The story about GUEs ratio deco as I heard it from a senior GUE Tech instructor is that they were doing project diving in a cave which had a 150 foot profile (Does Madison Blue make sense? Its the name I remember, but I've never dove it). It was noticed that for a 20 foot bottom time there was 20 mins of deco, for a 30 foot bottom time there was 30 mins of deco. For a deeper or shallower profile they noticed the +/- 5 mins for +/- 10 feet relationship. That is pretty much the extent of it, it was just noticing that around a given profile there was an easy way to predict roughly what the algorithm would produce. In class it was also taught and mentioned that for deeper, longer dives or shorter shallower dives that the relationship breaks down and that you have to validate the mental math against the algorithm.
This also matches what I was taught by my Physics/Math/Astronomy profs as ways to quickly roughly solve harder math problems by making a linear estimate in your head. Very useful tactic on tests to validate that your exact answer you crunch out on the calculator was correct and you didn't get a minus sign wrong someplace. If there was some major discrepancy between the simple solution using approximation and symmetry arguments and the answer the calculator produced, you know you needed to track down what side the mistake was on.

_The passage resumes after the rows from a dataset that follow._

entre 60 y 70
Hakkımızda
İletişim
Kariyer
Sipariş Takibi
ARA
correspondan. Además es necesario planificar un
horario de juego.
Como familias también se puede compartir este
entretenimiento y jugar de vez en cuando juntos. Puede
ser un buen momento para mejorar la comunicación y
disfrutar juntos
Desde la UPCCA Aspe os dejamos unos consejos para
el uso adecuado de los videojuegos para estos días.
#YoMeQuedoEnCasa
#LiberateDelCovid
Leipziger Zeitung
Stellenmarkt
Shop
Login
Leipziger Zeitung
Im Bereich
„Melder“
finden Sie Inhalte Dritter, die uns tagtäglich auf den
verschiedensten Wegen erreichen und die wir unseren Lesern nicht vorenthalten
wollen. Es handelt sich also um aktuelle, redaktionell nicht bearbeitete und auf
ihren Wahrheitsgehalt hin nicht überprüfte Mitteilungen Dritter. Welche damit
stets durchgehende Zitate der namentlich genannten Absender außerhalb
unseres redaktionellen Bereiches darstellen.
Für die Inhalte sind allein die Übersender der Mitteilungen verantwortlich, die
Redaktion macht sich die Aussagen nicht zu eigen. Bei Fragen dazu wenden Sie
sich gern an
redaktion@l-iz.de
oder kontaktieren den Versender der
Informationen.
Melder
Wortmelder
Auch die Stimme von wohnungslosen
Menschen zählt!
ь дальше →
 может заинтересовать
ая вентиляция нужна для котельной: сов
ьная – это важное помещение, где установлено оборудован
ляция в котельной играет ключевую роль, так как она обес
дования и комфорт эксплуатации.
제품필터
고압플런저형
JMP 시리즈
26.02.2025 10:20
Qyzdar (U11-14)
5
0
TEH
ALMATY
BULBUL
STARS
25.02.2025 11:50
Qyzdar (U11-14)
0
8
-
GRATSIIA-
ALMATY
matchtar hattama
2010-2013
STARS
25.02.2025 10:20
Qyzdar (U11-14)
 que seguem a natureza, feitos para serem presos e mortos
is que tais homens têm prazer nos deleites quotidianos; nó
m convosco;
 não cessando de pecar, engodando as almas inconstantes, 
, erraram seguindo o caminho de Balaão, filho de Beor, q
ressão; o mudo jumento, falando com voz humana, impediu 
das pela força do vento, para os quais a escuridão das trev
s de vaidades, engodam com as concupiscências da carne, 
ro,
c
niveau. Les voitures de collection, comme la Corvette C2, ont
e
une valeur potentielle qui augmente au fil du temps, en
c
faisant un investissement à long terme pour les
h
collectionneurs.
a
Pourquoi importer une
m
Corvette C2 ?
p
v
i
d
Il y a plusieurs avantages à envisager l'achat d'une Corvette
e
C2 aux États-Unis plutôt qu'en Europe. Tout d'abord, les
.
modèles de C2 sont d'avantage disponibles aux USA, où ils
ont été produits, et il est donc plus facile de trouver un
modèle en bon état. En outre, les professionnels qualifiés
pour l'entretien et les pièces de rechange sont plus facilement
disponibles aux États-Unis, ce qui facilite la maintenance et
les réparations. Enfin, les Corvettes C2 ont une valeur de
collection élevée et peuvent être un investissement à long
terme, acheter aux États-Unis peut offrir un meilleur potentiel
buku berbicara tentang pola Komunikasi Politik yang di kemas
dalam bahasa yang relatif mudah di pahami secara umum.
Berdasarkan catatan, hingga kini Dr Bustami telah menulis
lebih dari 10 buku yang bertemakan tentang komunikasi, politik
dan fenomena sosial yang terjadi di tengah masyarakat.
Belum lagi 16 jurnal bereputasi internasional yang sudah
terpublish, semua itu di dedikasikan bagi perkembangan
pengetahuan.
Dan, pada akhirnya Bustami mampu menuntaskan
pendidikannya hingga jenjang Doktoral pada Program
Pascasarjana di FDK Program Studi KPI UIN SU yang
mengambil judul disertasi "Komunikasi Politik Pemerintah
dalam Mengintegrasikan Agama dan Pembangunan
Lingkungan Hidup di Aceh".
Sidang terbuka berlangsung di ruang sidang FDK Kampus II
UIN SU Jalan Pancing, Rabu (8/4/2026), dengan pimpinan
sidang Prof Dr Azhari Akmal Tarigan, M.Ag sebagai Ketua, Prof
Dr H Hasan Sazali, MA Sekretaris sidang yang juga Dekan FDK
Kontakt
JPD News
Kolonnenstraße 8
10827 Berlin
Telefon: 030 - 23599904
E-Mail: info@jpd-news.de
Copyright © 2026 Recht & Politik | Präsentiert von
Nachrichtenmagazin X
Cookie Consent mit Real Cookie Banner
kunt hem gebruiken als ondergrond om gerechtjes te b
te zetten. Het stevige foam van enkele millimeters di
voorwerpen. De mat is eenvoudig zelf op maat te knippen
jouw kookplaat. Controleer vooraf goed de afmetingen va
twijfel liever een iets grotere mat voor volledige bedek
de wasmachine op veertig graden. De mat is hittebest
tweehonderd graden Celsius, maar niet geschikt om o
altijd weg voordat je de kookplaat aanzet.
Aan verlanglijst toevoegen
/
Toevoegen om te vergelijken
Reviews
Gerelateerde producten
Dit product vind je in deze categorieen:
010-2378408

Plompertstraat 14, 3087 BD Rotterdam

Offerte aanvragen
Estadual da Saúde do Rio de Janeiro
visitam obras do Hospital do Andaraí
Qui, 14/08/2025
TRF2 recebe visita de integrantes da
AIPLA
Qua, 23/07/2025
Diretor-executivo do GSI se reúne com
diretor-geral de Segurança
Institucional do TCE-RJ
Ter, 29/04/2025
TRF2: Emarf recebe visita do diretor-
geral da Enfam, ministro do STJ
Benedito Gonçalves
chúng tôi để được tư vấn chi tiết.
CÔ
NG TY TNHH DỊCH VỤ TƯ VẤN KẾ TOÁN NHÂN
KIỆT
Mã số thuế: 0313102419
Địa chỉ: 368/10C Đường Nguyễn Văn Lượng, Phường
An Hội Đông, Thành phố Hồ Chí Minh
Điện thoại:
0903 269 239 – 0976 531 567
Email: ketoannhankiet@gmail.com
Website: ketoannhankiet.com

Some of the profs would really try to beat that tactic into students since a lot of the students would just grind numbers on the paper and the calculator and not think about the result (equivalent to just blindly following the bend-o-matic and not understanding deco at all).
The "rule of 120" for NDLs is also a linear approximation that breaks down as you start going shallower or deeper as well.
I use "depth (feet) * 10" for rockbottom in LP104-sized tanks and "depth (feet) * 10 + 300" for rockbottom in LP80-sized tanks as well all the time and that works over a recreational depth range.